Detained by apartheid state security services on various occasions, tortured, subjected to banning orders, banished to rural towns and spent several months in solitary confinement.

We have earned our stripes.

Accused of being at the centre of an orgy of violence in Soweto, exerting a reign of terror.

But what do you expect from a cornered black mamba?

It can’t tuck its tail between its legs and hide its head in shame, all of its body is its tail.

Tucking its tail means we are coiling.

Hiding its head means we are opening our inky-black mouths, spreads our narrow neck-flaps and sometimes we hiss.

We hiss in Struggle songs, marching and burning tyres.

We hiss in conscientising our own, preparing them for the fire.

When push comes to shove, we are capable of striking at considerable range and may occasionally deliver a series of bites in rapid succession.

Our venom primarily composed of potent neurotoxins, we are not sure if it can kill an elephant.

But we are willing to die trying.

Trying to free the souls of our foremothers.

Trying to liberate the shadows of our forefathers.

Regain the dignity of being a people seen as less than animals.

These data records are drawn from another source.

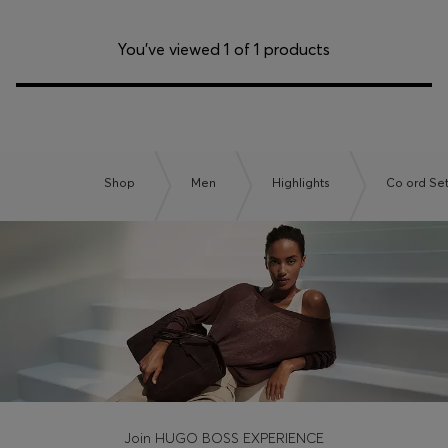
You’ve viewed 1 of 1 products
Shop
Men
Highlights
Co ord Se
Join HUGO BOSS EXPERIENCE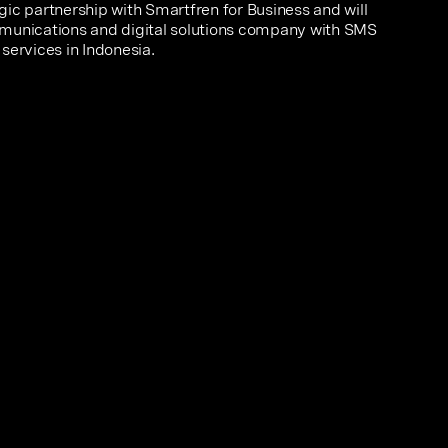
ic partnership with Smartfren for Business and will
munications and digital solutions company with SMS
services in Indonesia.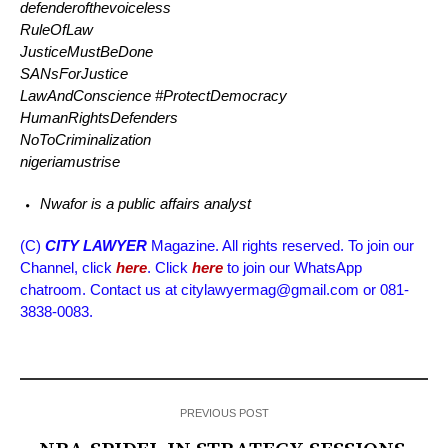
defenderofthevoiceless
RuleOfLaw
JusticeMustBeDone
SANsForJustice
LawAndConscience #ProtectDemocracy
HumanRightsDefenders
NoToCriminalization
nigeriamustrise
Nwafor is a public affairs analyst
(C)
CITY LAWYER
Magazine. All rights reserved. To join our
Channel, click
here
. Click
here
to join our WhatsApp
chatroom. Contact us at citylawyermag@gmail.com or 081-
3838-0083.
PREVIOUS POST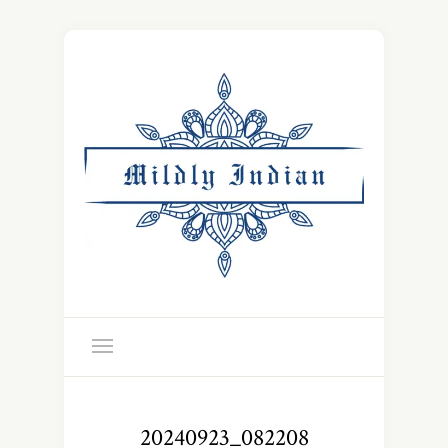
20240923_082208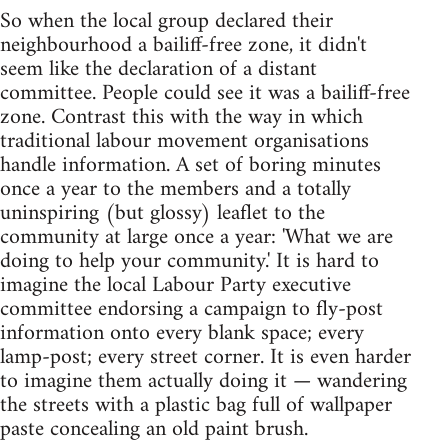
So when the local group declared their
neighbourhood a bailiff-free zone, it didn't
seem like the declaration of a distant
committee. People could see it was a bailiff-free
zone. Contrast this with the way in which
traditional labour movement organisations
handle information. A set of boring minutes
once a year to the members and a totally
uninspiring (but glossy) leaflet to the
community at large once a year: 'What we are
doing to help your community.' It is hard to
imagine the local Labour Party executive
committee endorsing a campaign to fly-post
information onto every blank space; every
lamp-post; every street corner. It is even harder
to imagine them actually doing it — wandering
the streets with a plastic bag full of wallpaper
paste concealing an old paint brush.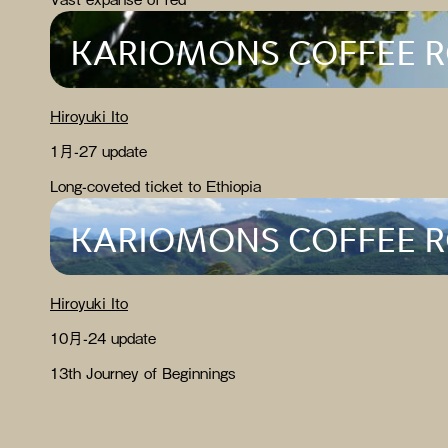
KARIOMONS COFFEE 
Hiroyuki Ito
1月-27 update
Long-coveted ticket to Ethiopia
KARIOMONS COFFEE 
Hiroyuki Ito
10月-24 update
13th Journey of Beginnings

Things to be thrown in Robben Island.

We have earned our stripes.

We have come to realise that our palms are river streams, we can take a drink from our own hands.

Even if our ascendants were never designed for aerodynamics.

We puzzle the wind when we throw caution to it.

Causing turbulence.

Fanning thunderstorms and cracking sky.

Our scars are not privileged enough to heal.

We keep carrying them on our sleeves.

These scars are vertical. We keep bleeding on our township streets.

This is how we quench the thirst of wandering spirits of the 69 gunned down during Sharpeville massacre.

For Hector Pieterson. For those who perished, weakened and exiled post the Soweto uprising.

We have failed to grow scales.

Claws have alluded us since birth. Feathers are a thing of mystery. We can’t fly. We do not need to earn wings when our stripes say we deserve an airport named after Mama Winnie Madikizela Mandela.